I just wanted to conduct a kNN classification with the situation when k is 3. I would like to predict the dependent variable “diabetes” in valid set using train set and calculate the accuracy.

But I faced to the error message with

Error in knn(train = TrainXNormDF, test = ValidXNormDF, cl = MLdata2[, : 'train' and 'class' have different lengths

I can't solve this problem with get approach with

for(i in ((length(MLValidY) + 1):length(TrainXNormDF)))+(MLValidY = c(MLValidY, 0))
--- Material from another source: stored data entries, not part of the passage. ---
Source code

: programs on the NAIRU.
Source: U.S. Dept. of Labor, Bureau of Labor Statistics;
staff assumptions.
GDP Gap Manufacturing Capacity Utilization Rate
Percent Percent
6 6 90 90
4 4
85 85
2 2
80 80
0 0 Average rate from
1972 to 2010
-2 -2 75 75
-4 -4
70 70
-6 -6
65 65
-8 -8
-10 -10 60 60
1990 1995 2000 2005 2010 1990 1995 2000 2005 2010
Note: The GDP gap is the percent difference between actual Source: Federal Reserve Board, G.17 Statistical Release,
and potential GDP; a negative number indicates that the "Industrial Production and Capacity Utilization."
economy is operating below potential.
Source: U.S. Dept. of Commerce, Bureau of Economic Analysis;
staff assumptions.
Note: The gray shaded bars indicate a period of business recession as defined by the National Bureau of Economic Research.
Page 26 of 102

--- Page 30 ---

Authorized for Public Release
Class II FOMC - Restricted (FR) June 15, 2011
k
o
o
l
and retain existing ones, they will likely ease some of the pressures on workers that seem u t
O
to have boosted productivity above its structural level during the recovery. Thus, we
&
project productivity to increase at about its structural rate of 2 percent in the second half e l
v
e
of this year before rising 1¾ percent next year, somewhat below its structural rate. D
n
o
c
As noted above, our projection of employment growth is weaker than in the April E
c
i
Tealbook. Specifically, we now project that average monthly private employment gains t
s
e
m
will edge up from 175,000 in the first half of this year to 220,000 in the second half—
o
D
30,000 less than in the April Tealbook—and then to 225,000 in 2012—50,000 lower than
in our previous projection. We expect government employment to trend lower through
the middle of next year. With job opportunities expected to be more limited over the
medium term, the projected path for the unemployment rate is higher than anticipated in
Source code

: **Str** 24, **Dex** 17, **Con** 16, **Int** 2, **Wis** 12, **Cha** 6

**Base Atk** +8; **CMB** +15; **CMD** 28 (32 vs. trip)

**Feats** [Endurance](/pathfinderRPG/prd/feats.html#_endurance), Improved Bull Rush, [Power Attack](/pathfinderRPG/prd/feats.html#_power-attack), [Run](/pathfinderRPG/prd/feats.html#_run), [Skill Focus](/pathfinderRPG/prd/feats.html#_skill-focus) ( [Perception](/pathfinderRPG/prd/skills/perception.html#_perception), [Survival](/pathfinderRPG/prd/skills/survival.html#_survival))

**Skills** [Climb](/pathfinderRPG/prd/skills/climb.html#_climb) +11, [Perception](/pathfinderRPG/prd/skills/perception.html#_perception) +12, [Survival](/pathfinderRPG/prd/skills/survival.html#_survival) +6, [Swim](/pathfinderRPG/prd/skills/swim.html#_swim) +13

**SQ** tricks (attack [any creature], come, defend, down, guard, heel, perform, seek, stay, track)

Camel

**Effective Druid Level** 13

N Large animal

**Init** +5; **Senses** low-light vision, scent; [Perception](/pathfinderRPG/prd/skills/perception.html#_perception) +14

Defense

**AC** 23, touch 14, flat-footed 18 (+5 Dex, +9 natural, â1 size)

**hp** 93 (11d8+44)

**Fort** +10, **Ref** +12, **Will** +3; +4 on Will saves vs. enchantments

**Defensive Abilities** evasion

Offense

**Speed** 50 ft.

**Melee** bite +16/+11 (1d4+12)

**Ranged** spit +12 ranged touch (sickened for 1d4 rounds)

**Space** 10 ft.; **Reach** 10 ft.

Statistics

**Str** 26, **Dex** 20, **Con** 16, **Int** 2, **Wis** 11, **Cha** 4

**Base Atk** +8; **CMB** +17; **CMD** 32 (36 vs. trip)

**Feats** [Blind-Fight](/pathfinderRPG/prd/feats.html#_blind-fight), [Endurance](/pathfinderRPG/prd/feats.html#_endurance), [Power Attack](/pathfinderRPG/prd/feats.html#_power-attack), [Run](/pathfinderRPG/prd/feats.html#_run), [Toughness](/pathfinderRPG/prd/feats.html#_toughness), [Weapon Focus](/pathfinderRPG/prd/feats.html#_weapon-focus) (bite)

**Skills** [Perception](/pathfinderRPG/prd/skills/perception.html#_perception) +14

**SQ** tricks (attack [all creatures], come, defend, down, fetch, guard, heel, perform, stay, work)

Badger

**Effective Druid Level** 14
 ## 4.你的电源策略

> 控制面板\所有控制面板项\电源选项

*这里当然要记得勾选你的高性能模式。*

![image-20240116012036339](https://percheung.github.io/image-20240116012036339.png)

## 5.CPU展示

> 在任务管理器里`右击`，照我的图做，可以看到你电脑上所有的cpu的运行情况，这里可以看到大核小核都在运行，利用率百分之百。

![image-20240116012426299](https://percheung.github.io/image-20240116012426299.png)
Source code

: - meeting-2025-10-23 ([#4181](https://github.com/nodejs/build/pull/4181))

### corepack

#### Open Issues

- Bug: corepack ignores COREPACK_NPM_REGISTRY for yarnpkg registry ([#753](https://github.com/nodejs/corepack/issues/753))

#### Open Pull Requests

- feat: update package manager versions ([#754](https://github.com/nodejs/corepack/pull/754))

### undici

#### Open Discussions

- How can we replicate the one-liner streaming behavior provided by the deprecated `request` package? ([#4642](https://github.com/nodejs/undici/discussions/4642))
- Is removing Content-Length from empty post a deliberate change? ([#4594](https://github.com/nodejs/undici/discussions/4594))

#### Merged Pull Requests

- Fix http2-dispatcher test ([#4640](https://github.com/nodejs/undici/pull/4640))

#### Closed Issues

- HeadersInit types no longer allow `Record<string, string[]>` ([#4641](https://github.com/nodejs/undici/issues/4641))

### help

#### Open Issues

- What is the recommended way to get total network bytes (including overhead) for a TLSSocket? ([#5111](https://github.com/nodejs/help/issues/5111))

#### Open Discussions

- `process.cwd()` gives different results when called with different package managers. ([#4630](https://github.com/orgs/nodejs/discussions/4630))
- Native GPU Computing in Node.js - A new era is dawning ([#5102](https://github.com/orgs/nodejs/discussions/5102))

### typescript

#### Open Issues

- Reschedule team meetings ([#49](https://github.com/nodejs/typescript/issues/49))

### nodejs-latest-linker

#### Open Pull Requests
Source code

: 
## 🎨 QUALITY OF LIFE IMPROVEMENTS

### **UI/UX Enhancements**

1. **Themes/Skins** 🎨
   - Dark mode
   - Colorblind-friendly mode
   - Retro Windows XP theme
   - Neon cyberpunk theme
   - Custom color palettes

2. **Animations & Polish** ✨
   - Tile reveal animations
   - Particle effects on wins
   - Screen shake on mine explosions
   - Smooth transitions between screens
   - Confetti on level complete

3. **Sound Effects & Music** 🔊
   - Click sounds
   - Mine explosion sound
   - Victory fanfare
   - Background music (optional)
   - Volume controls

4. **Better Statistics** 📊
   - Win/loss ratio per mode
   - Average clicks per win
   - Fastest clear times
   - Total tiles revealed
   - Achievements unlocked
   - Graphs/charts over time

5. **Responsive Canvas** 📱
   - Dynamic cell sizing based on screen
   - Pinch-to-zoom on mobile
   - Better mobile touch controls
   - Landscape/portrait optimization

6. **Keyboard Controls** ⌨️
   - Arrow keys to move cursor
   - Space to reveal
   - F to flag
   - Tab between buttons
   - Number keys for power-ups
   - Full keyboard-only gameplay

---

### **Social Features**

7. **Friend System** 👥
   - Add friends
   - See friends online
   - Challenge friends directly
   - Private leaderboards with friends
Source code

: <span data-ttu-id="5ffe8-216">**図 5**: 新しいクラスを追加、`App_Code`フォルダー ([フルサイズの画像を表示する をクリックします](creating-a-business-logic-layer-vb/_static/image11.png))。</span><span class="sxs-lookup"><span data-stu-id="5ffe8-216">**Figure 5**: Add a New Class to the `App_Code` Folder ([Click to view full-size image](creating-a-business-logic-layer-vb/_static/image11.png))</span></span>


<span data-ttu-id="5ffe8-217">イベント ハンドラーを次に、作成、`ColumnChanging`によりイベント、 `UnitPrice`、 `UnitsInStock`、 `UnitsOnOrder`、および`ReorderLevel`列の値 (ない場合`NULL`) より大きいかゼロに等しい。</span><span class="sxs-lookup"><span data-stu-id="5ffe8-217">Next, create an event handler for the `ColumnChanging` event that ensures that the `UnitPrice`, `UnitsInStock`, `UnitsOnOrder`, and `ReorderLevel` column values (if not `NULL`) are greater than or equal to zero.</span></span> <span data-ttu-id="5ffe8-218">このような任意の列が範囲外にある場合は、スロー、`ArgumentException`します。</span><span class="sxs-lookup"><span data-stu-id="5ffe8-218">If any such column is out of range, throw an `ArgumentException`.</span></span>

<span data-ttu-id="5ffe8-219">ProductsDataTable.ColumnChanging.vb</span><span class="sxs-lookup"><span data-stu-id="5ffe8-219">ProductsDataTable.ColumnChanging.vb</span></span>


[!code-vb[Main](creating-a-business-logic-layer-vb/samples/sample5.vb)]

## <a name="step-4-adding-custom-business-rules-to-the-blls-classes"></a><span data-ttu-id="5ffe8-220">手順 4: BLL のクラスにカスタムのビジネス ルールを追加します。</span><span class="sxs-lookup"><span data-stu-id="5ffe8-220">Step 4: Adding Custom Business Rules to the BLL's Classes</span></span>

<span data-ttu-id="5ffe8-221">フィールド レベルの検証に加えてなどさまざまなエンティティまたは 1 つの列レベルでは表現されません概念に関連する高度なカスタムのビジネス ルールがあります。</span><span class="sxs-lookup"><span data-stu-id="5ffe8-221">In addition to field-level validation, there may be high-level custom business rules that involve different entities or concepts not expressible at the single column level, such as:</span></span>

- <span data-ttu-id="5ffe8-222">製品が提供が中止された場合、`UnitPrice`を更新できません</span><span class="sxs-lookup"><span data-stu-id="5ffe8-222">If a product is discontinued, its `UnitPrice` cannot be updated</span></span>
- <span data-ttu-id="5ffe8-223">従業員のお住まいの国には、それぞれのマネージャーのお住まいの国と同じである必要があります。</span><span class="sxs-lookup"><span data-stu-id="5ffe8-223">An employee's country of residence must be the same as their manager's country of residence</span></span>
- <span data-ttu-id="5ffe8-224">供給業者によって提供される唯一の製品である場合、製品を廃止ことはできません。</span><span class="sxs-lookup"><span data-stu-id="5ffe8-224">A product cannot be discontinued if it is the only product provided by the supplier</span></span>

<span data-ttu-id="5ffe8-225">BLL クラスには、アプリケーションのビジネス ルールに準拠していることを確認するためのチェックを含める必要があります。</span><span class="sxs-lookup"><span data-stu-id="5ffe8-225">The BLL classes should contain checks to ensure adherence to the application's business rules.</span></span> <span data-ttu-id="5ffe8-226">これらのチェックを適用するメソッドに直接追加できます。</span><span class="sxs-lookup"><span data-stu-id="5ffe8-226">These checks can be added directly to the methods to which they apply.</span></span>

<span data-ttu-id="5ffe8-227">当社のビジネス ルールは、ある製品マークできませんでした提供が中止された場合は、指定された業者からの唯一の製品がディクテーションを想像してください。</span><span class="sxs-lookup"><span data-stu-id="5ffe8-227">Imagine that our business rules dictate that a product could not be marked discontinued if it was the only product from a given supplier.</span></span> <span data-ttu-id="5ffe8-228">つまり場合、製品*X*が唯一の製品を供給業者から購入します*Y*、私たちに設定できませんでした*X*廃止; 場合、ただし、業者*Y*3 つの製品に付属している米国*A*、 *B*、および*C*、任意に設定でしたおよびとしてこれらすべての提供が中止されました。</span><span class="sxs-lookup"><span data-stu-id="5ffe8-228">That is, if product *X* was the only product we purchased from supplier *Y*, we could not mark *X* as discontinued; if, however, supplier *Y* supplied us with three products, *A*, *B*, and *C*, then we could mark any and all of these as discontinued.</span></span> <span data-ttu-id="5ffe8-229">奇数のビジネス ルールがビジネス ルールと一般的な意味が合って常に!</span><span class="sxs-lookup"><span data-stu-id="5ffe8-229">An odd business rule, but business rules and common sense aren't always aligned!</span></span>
What can I do for it? Please help.

My code is as like below

install.packages("mlbench")
install.packages("gbm")

library(mlbench)
library(gbm)

data("PimaIndiansDiabetes2")
head(PimaIndiansDiabetes2)

MLdata <- as.data.frame(PimaIndiansDiabetes2)
head(MLdata)
str(MLdata)
View(MLdata)

any(is.na(MLdata))
sum(is.na(MLdata))

MLdata2 <- na.omit(MLdata)
any(is.na(MLdata2))
sum(is.na(MLdata2))
View(MLdata2)

MLIdx <- sample(1:3, size = nrow(MLdata2), prob = c(0.6, 0.2, 0.2), replace = TRUE)

MLTrain <- MLdata2[MLIdx == 1,]
MLValid <- MLdata2[MLIdx == 2,]
MLTest <- MLdata2[MLIdx == 3,]

head(MLTrain)
head(MLValid)
head(MLTest)

str(MLTrain)
str(MLValid)
str(MLTest)

View(MLTestY)


MLTrainX <- MLTrain[ , -9]
MLValidX <- MLValid[ , -9]
MLTestX <- MLTest[ , -9]

MLTrainY <- as.data.frame(MLTrain[ , 9])
MLValidY <- as.data.frame(MLValid[ , 9])
MLTestY <- as.data.frame(MLTest[ , 9])

View(MLTrainX)
View(MLTrainY)

library(caret)

NormValues <- preProcess(MLTrainX, method = c("center", "scale"))

TrainXNormDF <- predict(NormValues, MLTrainX)
ValidXNormDF <- predict(NormValues, MLValidX)
TestXNormDF <- predict(NormValues, MLTestX)

head(TrainXNormDF)
head(ValidXNormDF)
head(TestXNormDF)


install.packages('FNN')
library(FNN)
library(class)

NN <- knn(train = TrainXNormDF, 
      test = ValidXNormDF,
      cl = MLValidY,
      k = 3)

Thank you


Solution

  • Your cl variable is not the same length as your train variable. MLValidY only has 74 observations, while TrainXNormDF has 224.

    cl should provide the true classification for every row in your training set.

    Furthermore, cl is a data.frame instead of a vector.

    Try the following:

    NN <- knn(train = TrainXNormDF, 
          test = ValidXNormDF,
          cl = MLTrainY$`MLTrain[, 9]`,
          k = 3)